Antoinette cominciò a tremare.

"Io me ne rallegravo quando è nato, Oscar... sarà il Re che salverà la Francia, mi dicevo... ed a ogni anno che passava trovavo nuove somiglianze con mio fratello: gli zigomi alti, la passione per la caccia... finché un anno la nuova somiglianza non è stata la tisi congenita. Ma mio fratello ha quarantotto anni, mentre questo bambino innocente non ne ha che otto..."

Forse Dio voleva punirla. L'Essere che era l'Ordine, l'Armonia, la Perfezione non poteva tollerare la sua condotta empia. Ma non riusciva a credere che Dio fosse così malvagio da volerla punire attraverso il suo Joseph, quella creaturina che aveva amato con un amore tutto particolare dal primo momento in cui l'aveva vista. I suoi primi passi, la sua prima parola: "maman" erano stati momenti di gioia divina, di speranza, e aveva creduto allora nel perdono di Dio.

"Maestà, una lettera dall'Austria." la avvertì una voce alle sue spalle. Era uno di quei tanti, indistinguibili lacchè con la divisa gigliata che affollavano Versailles, ma l'interesse di Antoinette ne fu catturato perché costui porgeva una lettera con il sigillo degli Asburgo, che nei giorni felici a Vienna era stato anche il suo.

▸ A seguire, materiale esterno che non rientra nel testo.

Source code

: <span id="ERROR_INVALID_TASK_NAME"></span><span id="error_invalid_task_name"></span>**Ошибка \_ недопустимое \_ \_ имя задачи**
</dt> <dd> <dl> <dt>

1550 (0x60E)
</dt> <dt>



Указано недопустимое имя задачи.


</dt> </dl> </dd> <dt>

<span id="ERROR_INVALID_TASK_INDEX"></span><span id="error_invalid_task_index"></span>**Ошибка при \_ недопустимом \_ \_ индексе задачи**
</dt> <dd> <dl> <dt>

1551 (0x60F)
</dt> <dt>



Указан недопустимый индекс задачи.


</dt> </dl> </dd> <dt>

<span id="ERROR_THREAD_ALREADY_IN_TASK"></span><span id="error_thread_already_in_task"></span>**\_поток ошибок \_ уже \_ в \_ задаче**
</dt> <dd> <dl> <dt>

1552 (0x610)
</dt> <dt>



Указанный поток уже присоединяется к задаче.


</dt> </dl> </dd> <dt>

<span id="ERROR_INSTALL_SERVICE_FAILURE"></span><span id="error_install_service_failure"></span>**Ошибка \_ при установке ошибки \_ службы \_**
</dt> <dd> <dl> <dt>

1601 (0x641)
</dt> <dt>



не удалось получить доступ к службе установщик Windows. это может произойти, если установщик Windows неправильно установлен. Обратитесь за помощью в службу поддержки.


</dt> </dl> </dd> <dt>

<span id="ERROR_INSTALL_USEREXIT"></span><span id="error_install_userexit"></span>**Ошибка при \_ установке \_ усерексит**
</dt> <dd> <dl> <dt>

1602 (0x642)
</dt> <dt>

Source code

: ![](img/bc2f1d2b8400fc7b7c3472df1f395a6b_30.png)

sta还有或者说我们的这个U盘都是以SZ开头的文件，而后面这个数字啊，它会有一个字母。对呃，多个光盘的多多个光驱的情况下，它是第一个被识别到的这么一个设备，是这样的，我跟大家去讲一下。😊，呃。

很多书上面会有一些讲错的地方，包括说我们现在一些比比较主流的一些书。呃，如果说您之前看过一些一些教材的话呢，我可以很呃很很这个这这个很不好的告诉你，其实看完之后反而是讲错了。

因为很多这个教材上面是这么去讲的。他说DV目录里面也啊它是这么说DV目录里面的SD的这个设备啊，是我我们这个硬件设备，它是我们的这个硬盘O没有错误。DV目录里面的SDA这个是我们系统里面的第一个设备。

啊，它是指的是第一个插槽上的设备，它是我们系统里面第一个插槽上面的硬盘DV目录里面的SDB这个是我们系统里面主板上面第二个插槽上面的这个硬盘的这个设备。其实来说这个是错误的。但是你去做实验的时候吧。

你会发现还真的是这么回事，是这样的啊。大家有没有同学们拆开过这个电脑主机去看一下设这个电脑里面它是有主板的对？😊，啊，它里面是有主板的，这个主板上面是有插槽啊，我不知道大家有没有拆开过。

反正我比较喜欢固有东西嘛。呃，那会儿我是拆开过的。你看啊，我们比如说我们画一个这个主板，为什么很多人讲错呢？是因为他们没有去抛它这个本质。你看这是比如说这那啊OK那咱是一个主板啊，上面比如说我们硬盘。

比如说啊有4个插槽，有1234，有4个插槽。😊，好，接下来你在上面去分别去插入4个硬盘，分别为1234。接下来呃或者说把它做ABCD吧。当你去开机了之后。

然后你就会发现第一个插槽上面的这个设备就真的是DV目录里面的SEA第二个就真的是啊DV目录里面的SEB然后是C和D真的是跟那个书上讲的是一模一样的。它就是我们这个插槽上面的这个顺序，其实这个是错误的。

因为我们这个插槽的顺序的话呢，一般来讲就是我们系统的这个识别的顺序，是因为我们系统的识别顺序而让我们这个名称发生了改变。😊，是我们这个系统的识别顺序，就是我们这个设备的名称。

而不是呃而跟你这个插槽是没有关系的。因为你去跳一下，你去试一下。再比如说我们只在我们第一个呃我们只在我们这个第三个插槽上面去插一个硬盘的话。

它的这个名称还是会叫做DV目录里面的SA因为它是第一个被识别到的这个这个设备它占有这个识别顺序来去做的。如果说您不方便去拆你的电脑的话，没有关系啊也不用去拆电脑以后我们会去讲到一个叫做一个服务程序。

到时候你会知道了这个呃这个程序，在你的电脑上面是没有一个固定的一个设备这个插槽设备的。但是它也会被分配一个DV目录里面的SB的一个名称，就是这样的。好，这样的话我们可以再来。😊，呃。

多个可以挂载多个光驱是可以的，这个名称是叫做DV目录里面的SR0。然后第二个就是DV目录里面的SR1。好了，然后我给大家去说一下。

" Antoinette, mia sorella diletta, tu sei l'unica donna che mi abbia mai capito interamente, ma non mi hai ascoltato mai. Non si può andare avanti così: se non la previeni, l'insurrezione del tuo popolo sarà terribile, ed io non ti potrò più aiutare. Il medico dice che mi rimangono sei mesi, ma il mio corpo stanco sussurra maligno: non più di tre! Io voglio dire addio alla sorella che, appena pochi giorni dopo la sua nascita, ho tenuto in braccio davanti al fonte battesimale, quando ho capito che tra noi ci sarebbe stato un legame speciale. Obbediscimi in quello che ti chiedo ora, fai richiamare Necker, docile come la bambina che sedeva a teatro nel mio palco, seria e compunta per la sua dignità di Delfina. Esaudisci l'ultimo desiderio di tuo fratello che muore, e che purtroppo non ti rivedrà mai più.

Tuo per sempre,

Josef"

Antoinette si mise a tremare ancora più intensamente, con uno sguardo che sembrava quello di un condannato a morte.

"Maestà, maestà!" invocò Oscar, senza ricevere risposta.

Antoinette gemeva di dolore guardando quel letto con i cuscini macchiati di sangue color cremisi, stringendo con forza tra le mani quella lettera macchiata di sangue più scuro, perché ormai seccatosi. Poi cadde, mentre Oscar prontamente la afferrava prima che si schiantasse al suolo e chiamava a gran voce il dottore reale.

Il piccolo Joseph, svegliatosi per i suoi gemiti e le grida di Oscar, la guardava con l'aria spaurita di chi sta per essere ghermito dalla morte; Oscar la guardava spaventata come mai prima d'ora; la folla di parassiti fuori dalla stanza la guardava con disprezzo; l'Imperatore Joseph, il suo caro fratello, dal quadro guardava invece verso Est, indicandole l'Austria felice della sua infanzia, a cui Antoinette per un attimo pensò che sarebbe tornata, come ricompensa di Dio per il suo così straziante dolore.

È la fine, pensò. E invece era solo l'inizio.